Text section:
********************
The Battle of Tres Forcas was a battle on 7 August 1856 between boat crews from the Prussian Navy corvette SMS Danzig (then on a foreign cruise, commanded by Prince Adalbert of Prussia) and the Berber Riffians. It occurred at Cape Tres Forcas in Morocco, and was one of the first examples of Prussian or German gunboat diplomacy.

The Treaty of Paris of 1856 had decided that a Prussian warship should be deployed to the River Danube's outlet into the Black Sea and, on its way there, Prince Adalbert decided to explore the Rif coast of Morocco. There, four years earlier, on 7 December 1852, the Prussian warship Flora had been shot at by pirates, with one sailor killed and its captain injured.
********************
Material shown:

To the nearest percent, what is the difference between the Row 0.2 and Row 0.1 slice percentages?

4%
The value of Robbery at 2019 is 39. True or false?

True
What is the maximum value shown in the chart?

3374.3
********************
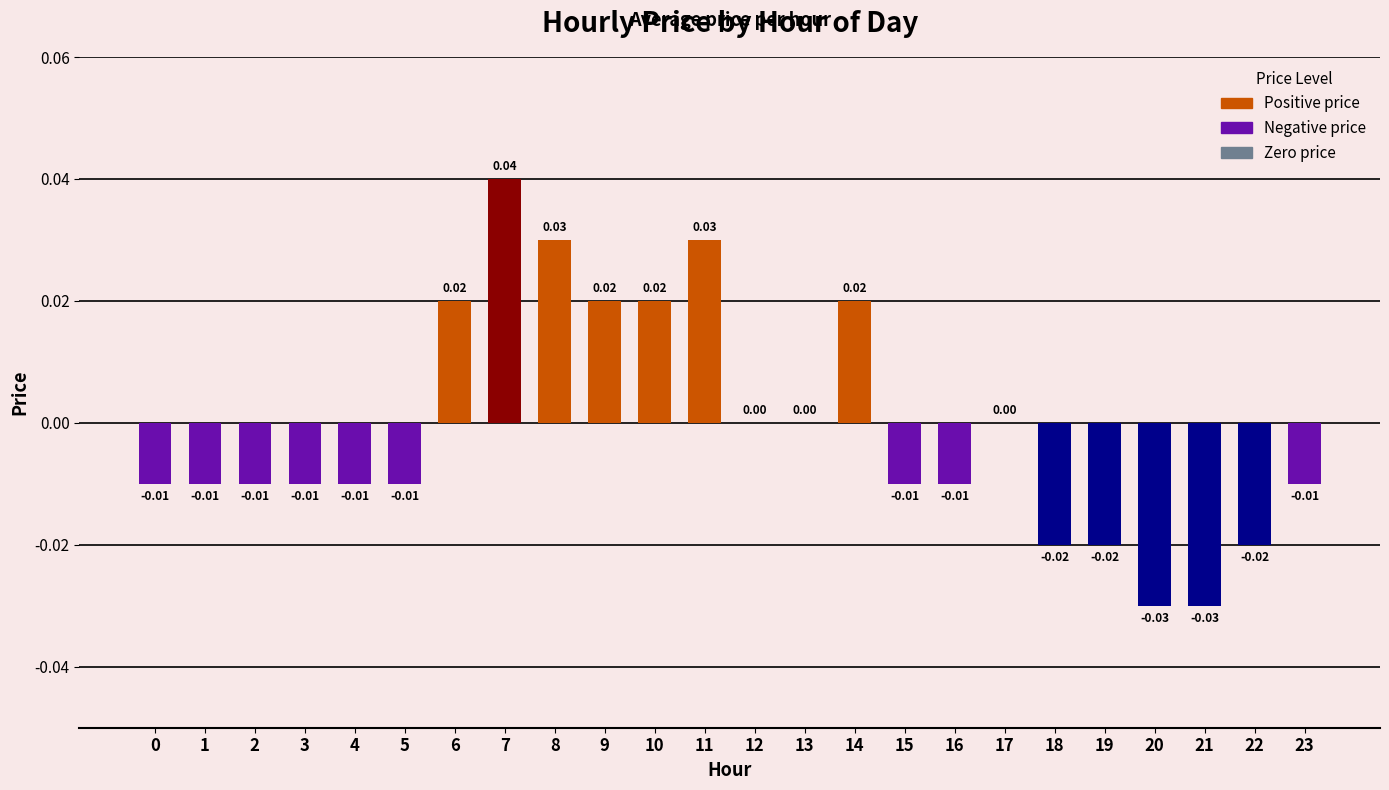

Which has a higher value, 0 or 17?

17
********************
Exercise instructions: Could you pick up the account of the Battle of Tres Forcas after its final sentence and carry it forward?

Answer to this task:
On 7 August 1856, Prince Adalbert manned two boats and deployed them along the coast. After the boats came under fire from the Riffians, Danzig moved to only 600 metres from the shore to give the boat crews supporting fire. Adalbert then ordered a landing operation by 14 officers and 53 non-commissioned officers, sailors, and marines, led by Adalbert in person. Around noon, he led a surprise attack on a steep rock face nearly 40 metres high under heavy enemy fire. This attack was successful and the Riffians were forced back to a plateau. However, they were also receiving continuous reinforcement, so Adalbert finally decided to withdraw, lest he and his troops become cut off from the shore.

Prussian casualties were seven dead and 22 wounded, including Adalbert, shot in the thigh. A subscription from the whole Prussian Navy raised a monument to the dead of the battle in Gibraltar in the form of an eagle, set up in 1863. Despite being a complete tactical failure, the landing and the courage of Adalbert and his sailors were praised for decades to come by the Prussian people and particularly within the Prussian and German Imperial navies.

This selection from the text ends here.